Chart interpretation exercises
|---|
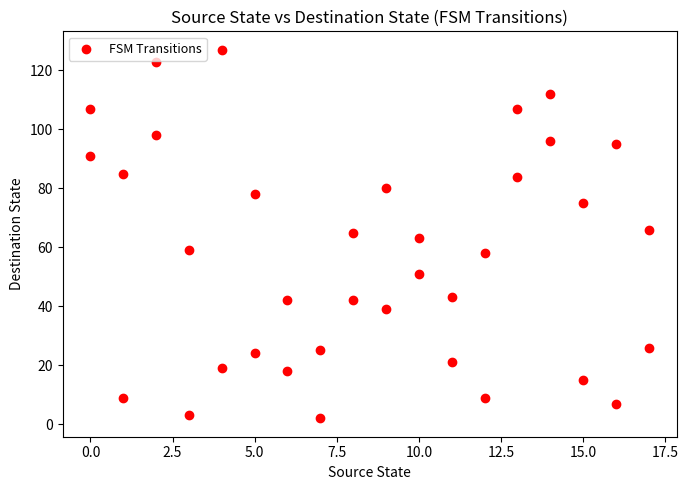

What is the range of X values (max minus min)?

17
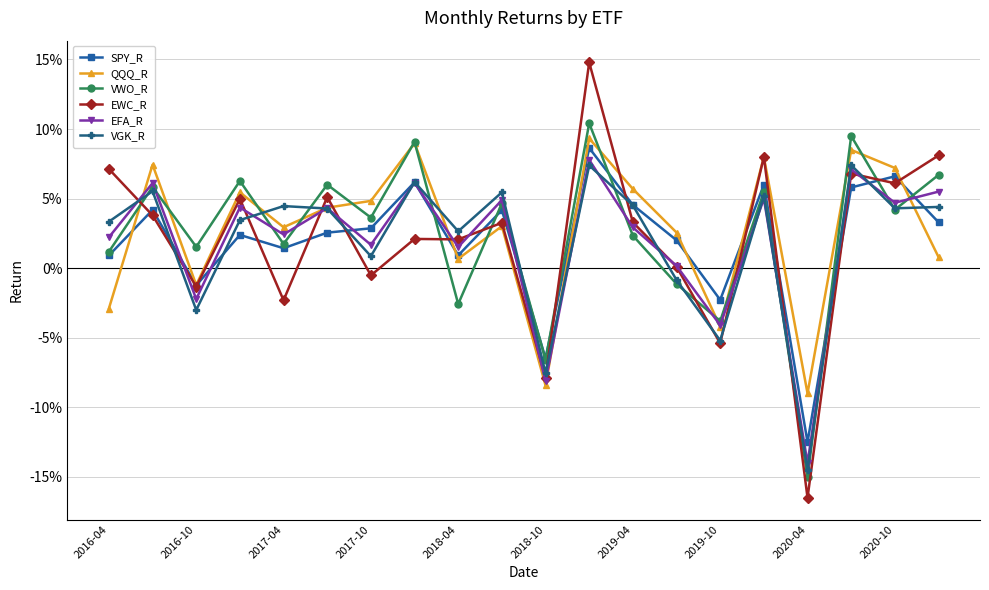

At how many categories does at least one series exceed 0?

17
|---|
### TASK GOAL:
Count the lines above that contain the string "many" with the same capitalization, and give only the number.

### EXERCISE RESPONSE:
1